Scientists can diagnose genetic disorders such as Down’s syndrome by using gene markers, or “probes”, which bind to only highly similar chains of DNA. Once bound, the probe’s location can be easily detected by fluorescence, and this gives information about the gene problem.
Detecting these probes is often a slow and difficult process, however, as the chains become tightly coiled. The new method presented by Kyohei Terao from Kyoto University, and colleagues from The University of Tokyo, uses micron-sized hooks controlled by lasers to catch and straighten a DNA strand with excellent precision and care.
“When a DNA molecule is manipulated and straightened by microhooks and bobbins, the gene location can be determined easily with high-spatial resolution,” says Terao.
The team use optical tweezers — tightly focused laser beams — to control the Z-shaped micro hook and pick up a single DNA “thread”. The hook is barbed like an arrow, so the thread can’t escape.

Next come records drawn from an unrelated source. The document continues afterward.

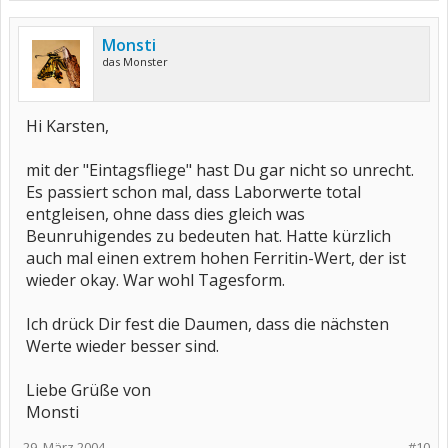
Monsti
das Monster
Hi Karsten,
mit der "Eintagsfliege" hast Du gar nicht so unrecht.
Es passiert schon mal, dass Laborwerte total
entgleisen, ohne dass dies gleich was
Beunruhigendes zu bedeuten hat. Hatte kürzlich
auch mal einen extrem hohen Ferritin-Wert, der ist
wieder okay. War wohl Tagesform.
Ich drück Dir fest die Daumen, dass die nächsten
Werte wieder besser sind.
Liebe Grüße von
Monsti
29. März 2004
#10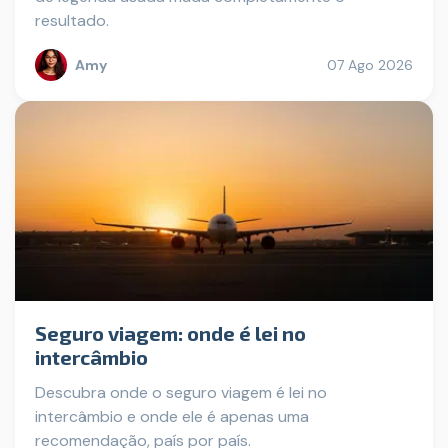
resultado.
Amy
07 Ago 2026
Seguro viagem: onde é lei no
intercâmbio
Descubra onde o seguro viagem é lei no
intercâmbio e onde ele é apenas uma
recomendação, país por país.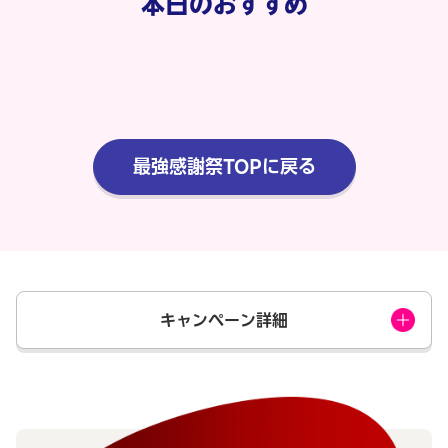
本日のおすすめ
最強感謝祭TOPに戻る
キャンペーン詳細
（１）Rakuten STAYの対象施設で使える 最
大20%OFFクーポン
※上限に達したため配布
終了しました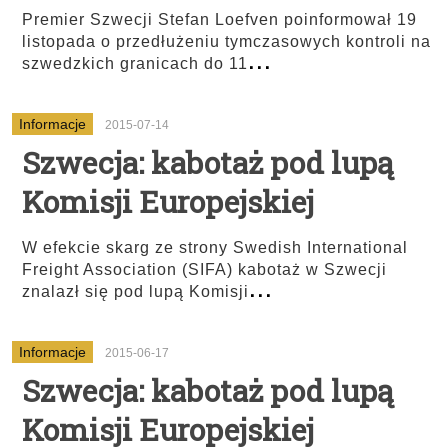
Premier Szwecji Stefan Loefven poinformował 19
listopada o przedłużeniu tymczasowych kontroli na
...
szwedzkich granicach do 11
Informacje
2015-07-14
Szwecja: kabotaż pod lupą
Komisji Europejskiej
W efekcie skarg ze strony Swedish International
Freight Association (SIFA) kabotaż w Szwecji
...
znalazł się pod lupą Komisji
Informacje
2015-06-17
Szwecja: kabotaż pod lupą
Komisji Europejskiej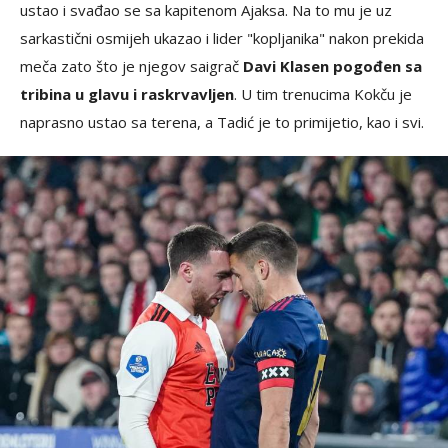
ustao i svađao se sa kapitenom Ajaksa. Na to mu je uz
sarkastični osmijeh ukazao i lider "kopljanika" nakon prekida
meča zato što je njegov saigrač
Davi Klasen pogođen sa
tribina u glavu i raskrvavljen
. U tim trenucima Kokču je
naprasno ustao sa terena, a Tadić je to primijetio, kao i svi.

When caught on the hook, the DNA can be accurately moved around by refocusing the lasers to new positions.
…It is “an excellent idea to fabricate unique microtools that enables us to manipulate a single giant DNA molecule”, says Yoshinobu Baba, who researches biologically useful microdevices at Nagoya University, Japan. The technology will also be useful for a number of other applications including DNA sequencing and molecular electronics, he adds.